Assembly: Snakemake¶
As mentioned on the Running Workflows page, the Snakemake workflows define build rules that trigger all of the rules composing a given workflow.
As a reminder, the Running Workflows page showed how to call Snakemake and ask for a particular target:
snakemake [FLAGS] <target>
You can replace <target>
with any of the build rules below.
Build Rules¶
The build rules are the rules that the end user should be calling. A list of available build rules in the assembly workflow is given below.
assembly_workflow_metaspades Build rule: trigger the metaspades assembly step. assembly_workflow_megahit Build rule: trigger the megahit assembly step. assembly_workflow_all Build rule: trigger the assembly step with all assemblers.
Pass the name of the build rule directly to Snakemake on the command line:
snakemake [FLAGS] assembly_workflow_all
See below for how to configure these workflows. See the Quick Start for details on the process of running this workflow.
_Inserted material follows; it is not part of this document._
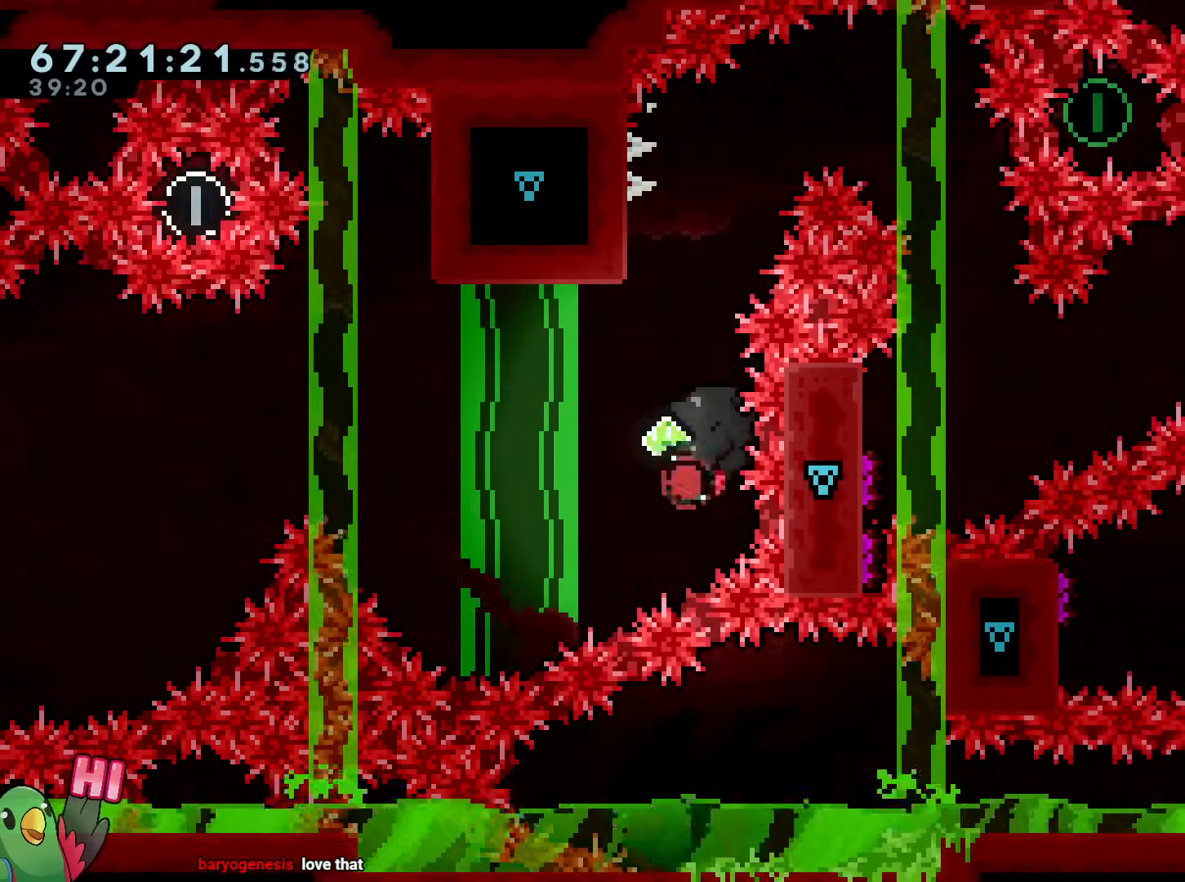
{"buttons": [], "left_stick": "right", "right_stick": "center", "events": [[50, "B", "down"], [50, "Y", "up"], [166, "B", "up"], [166, "left_stick", "right"], [450, "R1", "up"]]}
Snakemake Configuration Dictionary¶
There are three types of key-value pairs that can be set in the Snakemake configuration dictionary (also see the Workflow Configuration page).
Data Files Configuration¶
Set the files
key to a dictionary containing
a list of key-value pairs, where the keys are
filenames and values are URLs:
{ "files" : { "SRR606249_1_reads.fq.gz" : "files.osf.io/v1/resources/dm938/providers/osfstorage/59f0f9156c613b026430dbc7", "SRR606249_2_reads.fq.gz" : "files.osf.io/v1/resources/dm938/providers/osfstorage/59f0fc7fb83f69026076be47", "SRR606249_subset10_1_reads.fq.gz" : "files.osf.io/v1/resources/dm938/providers/osfstorage/59f10134b83f69026377611b", "SRR606249_subset10_2_reads.fq.gz" : "files.osf.io/v1/resources/dm938/providers/osfstorage/59f101f26c613b026330e53a", "SRR606249_subset25_1_reads.fq.gz" : "files.osf.io/v1/resources/dm938/providers/osfstorage/59f1039a594d900263120c38", "SRR606249_subset25_2_reads.fq.gz" : "files.osf.io/v1/resources/dm938/providers/osfstorage/59f104ed594d90026411f486", "SRR606249_subset50_1_reads.fq.gz" : "files.osf.io/v1/resources/dm938/providers/osfstorage/59f1082d6c613b026430e5cf", "SRR606249_subset50_2_reads.fq.gz" : "files.osf.io/v1/resources/dm938/providers/osfstorage/59f10ac6594d900262123e77", } }
Put these in a JSON file (e.g., config/custom_datafiles.json
in the workflows
directory) and pass the name of the config file
to Snakemake using the --configfile
flag:
snakemake --configfile=config/custom_datafiles.json [FLAGS] <target>
Workflow Configuration¶
Set the workflows
key of the Snakemake configuration dictionary to a
dictionary containing details about the workflow you want to run. The workflow
configuration values are values that will end up in the final output file's
filename.
Here is the structure of the configuration dictionary for assembly workflows:
{ "workflows" : { "assembly_workflow_metaspades" : { "sample" : ["SRR606249_subset10","SRR606249_subset25"], "qual" : ["2","30"], }, "assembly_workflow_megahit" : { "sample" : ["SRR606249_subset10","SRR606249_subset25"], "qual" : ["2","30"], }, "assembly_workflow_all" : { "sample" : ["SRR606249_subset10","SRR606249_subset25"], "qual" : ["2","30"], }, } }
The sample
and qual
keys are used by Snakemake to generate a list of
input files required for the rule, and to generate the name of the output
file from the workflow. These should be lists of strings. sample
should
match the read files listed in the files
section, while qual
should be
the quality trimming value to use.
Put these in a JSON file (e.g., config/custom_workflowconfig.json
in the workflows
directory) and pass the name of the config file
to Snakemake using the --configfile
flag:
snakemake --configfile=config/custom_workflowconfig.json [FLAGS] <target>
Workflow Parameters¶
Set the assembly
key of the Snakemake configuration dictionary
as shown below:
{ "assembly" : { "assembly_patterns" : { "metaspades_pattern" : "{sample}.trim{qual}_metaspades.contigs.fa", "megahit_pattern" : "{sample}.trim{qual}_megahit.contigs.fa", "assembly_pattern" : "{sample}.trim{qual}_{assembler}.contigs.fa", "quast_pattern" : "{sample}.trim{qual}_{assembler}_quast/report.html", "multiqc_pattern" : "{sample}.trim{qual}_{assembler}_multiqc/report.html", } } }
To use custom values for these parameters, put the configuration dictionary
above (or any subset of it) into a JSON file (e.g.,
config/custom_workflowparams.json
in the workflows
directory) and pass the
name of the config file to Snakemake using the --configfile
flag:
snakemake --configfile=config/custom_workflowparams.json [FLAGS] <target>